In 1997, when I was teaching ESL at Meadow Park Middle School, I accidentally got an 8th grade boy suspended. He was sitting in my ESL class and suddenly his pants exploded. It wasn’t a big explosion, but it was loud. He had caps in his pocket, had stuck his hand in to play around with them as an old man might play with coins in his pants. He accidentally set them off. I sent him to the office because he’d burnt his hands a little and he ended up suspended for having explosives at school. I learned my lesson.
A few years later, I’d moved to the elementary school I now teach at. I taught 4th grade out in a portable. I had a scatterbrained gifted kid who showed up one day with a toy knife. It was very realistic. I knew exactly what had happened before he even told me. He’d been playing with it at home, Mom told him it was time to go to school and it just travelled along. I took it from him and told him he could have it back when I saw his mom at conferences. I called Mom to let there know about it. He came back the next day and told me that his mom said he had to than me and say I was the nicer teacher ever. We all knew that if this incident had made it to the office, he would have been suspended.
In this zero tolerance world, kids aren’t allowed to make any little errors of judgement. No little mistakes to learn how to keep from making big mistakes.
Enter Zero Tolerance by Claudia Mills. When perfect student Sierra Shepherd realizes she has her mom’s lunch with a paring knife, she tries to do the right thing. She tells the lunch lady who takes her to the office. There, she is put into in school suspension (ISS) pending an expulsion hearing. It seems so ludicrous, but the school policy is clear.
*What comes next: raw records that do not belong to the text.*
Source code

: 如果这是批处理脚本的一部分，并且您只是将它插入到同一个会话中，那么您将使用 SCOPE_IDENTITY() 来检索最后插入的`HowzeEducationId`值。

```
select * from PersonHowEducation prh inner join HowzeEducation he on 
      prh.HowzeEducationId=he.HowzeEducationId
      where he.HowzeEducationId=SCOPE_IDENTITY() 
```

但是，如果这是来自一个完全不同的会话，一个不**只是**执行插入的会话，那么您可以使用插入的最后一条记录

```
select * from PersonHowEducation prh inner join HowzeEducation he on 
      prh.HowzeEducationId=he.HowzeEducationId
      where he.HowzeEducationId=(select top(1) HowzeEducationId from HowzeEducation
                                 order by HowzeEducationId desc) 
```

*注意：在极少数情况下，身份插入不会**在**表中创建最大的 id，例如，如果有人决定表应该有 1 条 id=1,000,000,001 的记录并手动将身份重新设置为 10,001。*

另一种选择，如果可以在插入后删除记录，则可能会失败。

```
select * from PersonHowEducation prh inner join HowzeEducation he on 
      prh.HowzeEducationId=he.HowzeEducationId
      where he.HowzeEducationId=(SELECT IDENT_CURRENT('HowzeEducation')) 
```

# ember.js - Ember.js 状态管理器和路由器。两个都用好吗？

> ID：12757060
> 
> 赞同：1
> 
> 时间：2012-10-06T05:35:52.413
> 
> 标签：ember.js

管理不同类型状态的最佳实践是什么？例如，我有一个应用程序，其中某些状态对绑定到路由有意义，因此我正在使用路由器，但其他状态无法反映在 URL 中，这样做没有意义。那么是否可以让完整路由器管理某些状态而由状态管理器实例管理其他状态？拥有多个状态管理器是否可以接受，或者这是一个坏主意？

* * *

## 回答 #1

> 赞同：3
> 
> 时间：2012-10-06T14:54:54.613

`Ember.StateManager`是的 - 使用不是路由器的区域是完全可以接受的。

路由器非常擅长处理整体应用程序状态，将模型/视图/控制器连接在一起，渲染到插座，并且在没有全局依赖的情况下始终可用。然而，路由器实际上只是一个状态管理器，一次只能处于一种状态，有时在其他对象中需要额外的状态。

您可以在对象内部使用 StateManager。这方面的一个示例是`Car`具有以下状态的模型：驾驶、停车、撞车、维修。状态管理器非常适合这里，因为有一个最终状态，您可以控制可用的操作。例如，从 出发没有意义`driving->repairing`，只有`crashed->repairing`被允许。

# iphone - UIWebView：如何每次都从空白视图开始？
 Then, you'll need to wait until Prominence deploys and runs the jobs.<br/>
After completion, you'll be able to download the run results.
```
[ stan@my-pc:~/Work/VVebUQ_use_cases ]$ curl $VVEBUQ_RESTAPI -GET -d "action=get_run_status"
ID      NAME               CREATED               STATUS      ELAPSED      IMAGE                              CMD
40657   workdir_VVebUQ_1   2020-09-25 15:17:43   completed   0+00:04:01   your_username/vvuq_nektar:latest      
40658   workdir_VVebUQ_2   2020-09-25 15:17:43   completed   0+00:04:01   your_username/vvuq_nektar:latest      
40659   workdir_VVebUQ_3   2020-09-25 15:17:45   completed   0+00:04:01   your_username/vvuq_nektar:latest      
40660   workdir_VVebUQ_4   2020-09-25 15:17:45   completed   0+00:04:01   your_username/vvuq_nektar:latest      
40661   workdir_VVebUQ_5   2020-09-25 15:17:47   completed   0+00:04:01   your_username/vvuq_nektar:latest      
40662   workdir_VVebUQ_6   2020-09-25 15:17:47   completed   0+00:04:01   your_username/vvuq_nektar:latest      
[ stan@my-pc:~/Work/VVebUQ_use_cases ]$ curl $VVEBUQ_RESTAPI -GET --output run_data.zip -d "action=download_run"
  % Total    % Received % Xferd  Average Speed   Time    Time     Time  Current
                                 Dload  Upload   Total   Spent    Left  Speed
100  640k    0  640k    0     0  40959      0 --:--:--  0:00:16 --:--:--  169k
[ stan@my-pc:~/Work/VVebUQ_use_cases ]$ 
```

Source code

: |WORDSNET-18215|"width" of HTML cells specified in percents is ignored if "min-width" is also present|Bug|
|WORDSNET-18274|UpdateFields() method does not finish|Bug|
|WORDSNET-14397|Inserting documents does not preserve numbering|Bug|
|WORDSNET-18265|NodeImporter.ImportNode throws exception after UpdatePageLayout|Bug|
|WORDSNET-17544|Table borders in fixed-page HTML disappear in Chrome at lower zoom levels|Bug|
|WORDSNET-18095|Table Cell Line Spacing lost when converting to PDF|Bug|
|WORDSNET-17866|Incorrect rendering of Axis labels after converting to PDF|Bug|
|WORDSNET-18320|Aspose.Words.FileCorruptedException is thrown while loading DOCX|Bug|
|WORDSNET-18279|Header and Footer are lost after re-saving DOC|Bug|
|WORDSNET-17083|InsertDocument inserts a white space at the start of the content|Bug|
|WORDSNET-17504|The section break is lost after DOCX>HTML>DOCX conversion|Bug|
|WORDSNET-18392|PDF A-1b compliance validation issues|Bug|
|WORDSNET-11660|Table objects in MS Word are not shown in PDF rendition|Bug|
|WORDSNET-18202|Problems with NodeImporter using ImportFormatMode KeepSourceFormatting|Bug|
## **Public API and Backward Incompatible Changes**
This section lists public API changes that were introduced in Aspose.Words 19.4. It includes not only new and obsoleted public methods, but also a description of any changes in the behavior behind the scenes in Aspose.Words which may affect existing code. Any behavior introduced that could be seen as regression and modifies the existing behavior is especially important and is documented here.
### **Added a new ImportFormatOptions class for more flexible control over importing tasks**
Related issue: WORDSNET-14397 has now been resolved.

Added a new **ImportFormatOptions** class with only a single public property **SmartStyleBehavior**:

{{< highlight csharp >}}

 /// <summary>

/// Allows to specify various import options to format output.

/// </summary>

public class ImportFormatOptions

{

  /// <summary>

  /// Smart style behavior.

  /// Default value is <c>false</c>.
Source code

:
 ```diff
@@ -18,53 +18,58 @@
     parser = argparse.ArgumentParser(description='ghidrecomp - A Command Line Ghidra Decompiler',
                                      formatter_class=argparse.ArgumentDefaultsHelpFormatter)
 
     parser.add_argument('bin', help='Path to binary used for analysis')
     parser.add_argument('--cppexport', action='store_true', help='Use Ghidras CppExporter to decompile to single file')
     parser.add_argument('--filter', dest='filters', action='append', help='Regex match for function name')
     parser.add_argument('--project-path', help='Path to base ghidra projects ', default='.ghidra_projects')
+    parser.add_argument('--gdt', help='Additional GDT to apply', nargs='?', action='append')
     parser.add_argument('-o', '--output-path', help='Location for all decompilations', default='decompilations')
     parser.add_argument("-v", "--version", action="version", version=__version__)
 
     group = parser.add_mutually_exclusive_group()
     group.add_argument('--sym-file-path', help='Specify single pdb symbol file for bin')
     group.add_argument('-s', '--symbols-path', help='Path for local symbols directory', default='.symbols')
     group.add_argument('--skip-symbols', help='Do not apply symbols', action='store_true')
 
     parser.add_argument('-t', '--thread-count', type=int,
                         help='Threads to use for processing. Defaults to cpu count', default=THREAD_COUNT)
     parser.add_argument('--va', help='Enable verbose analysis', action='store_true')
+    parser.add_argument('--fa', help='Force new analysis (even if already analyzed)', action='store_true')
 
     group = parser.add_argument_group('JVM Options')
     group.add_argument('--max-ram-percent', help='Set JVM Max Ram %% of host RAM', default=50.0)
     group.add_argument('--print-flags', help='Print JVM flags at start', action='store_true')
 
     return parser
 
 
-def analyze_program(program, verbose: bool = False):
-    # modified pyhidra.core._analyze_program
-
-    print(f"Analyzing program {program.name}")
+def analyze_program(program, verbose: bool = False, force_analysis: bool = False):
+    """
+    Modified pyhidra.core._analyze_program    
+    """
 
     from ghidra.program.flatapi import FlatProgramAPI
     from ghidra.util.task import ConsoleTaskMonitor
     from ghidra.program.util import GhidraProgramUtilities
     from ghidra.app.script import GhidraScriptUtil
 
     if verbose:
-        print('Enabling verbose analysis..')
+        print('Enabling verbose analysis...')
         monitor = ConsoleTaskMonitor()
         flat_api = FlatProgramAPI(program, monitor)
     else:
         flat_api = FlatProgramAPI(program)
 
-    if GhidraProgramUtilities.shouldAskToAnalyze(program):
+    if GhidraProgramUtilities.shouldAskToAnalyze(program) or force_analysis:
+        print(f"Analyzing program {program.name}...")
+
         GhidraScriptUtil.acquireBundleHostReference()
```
Mills totally nails Sierra’s voice. The book is narrated in the 3rd person, but it really feels as though Sierra s telling the story. As she spends time in ISS she gets to know kids she hasn’t really spent much time thinking about. She understands that everyone doesn’t love school or have a supportive family. She learns about the real world and herself. I imagined her growing up to be a laser like her father, but fighting for the little guys. A solid read for middle grade students.